Unholy Empire: Chronicles of the Host, Vol 2: Chronicles of the Host, Book 2, page 10
“Well done, Serus,” said Crispin. “You are learning not only how to handle animals but the art of diplomacy as well.” Serus and Archias joined them on the deck.
The angels watched as Noah and his sons brought the remainder of the provisions aboard. Their wives were busy as well, preparing what might be their last meal before it all began. From time to time they looked up at their husbands but spoke very little. All felt like whatever was to happen was going to happen very soon.
Scanning the area around the ark, Michael could see thousands of the enemy, like a vast black cloud, encroaching but never daring to violate the protection of the great ship. He turned to the others and spoke.

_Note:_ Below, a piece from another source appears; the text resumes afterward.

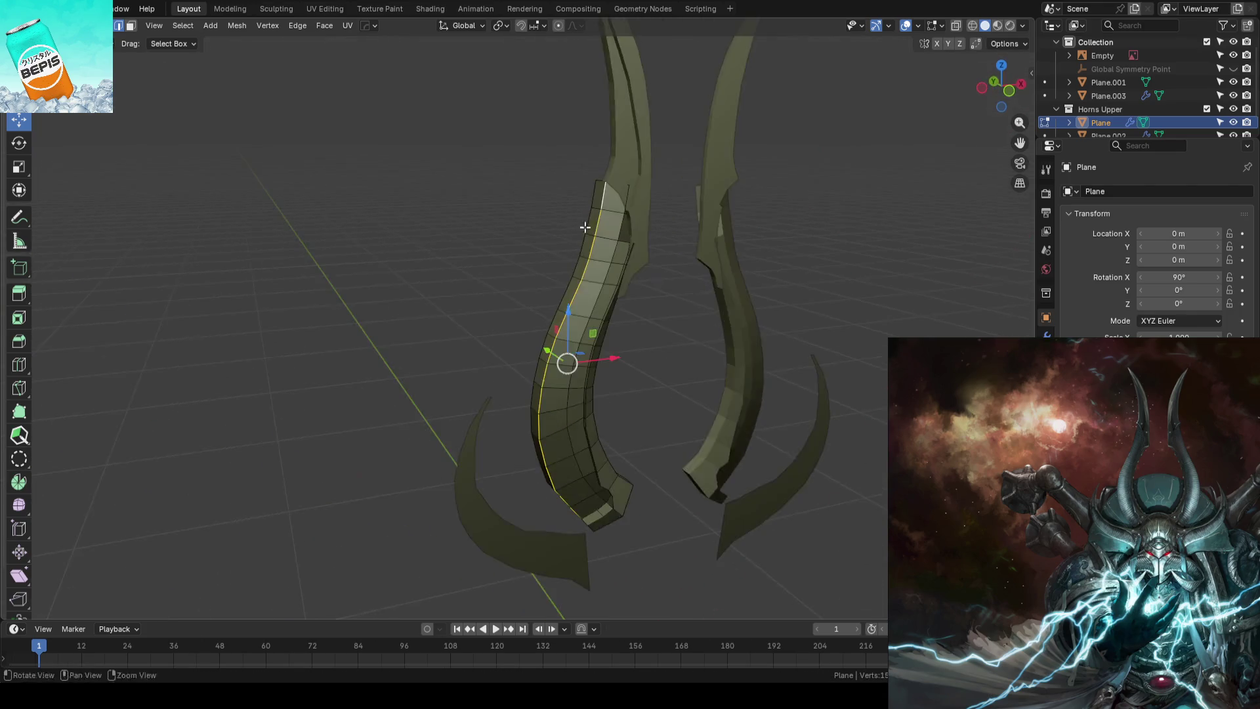
key("KP_1")
key("g")
key("x")
left_click(607, 358)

“They are certainly biding their time,” he said. “Waiting for another opportunity to strike.”
“They have no other recourse,” said Crispin matter-of-factly. “Their only hope is in the destruction of this family. This ship carries more than men and beasts. It carries the hope of the world!”
A brilliant light tore a hole in the cloud of devils, as Gabriel punched through the dark morass, scattering them like so many black birds. They regrouped just as fast, and the darkness enveloped the ark once more. Gabriel alighted at the spot where Michael and Crispin stood. They hailed him, and he embraced his friends.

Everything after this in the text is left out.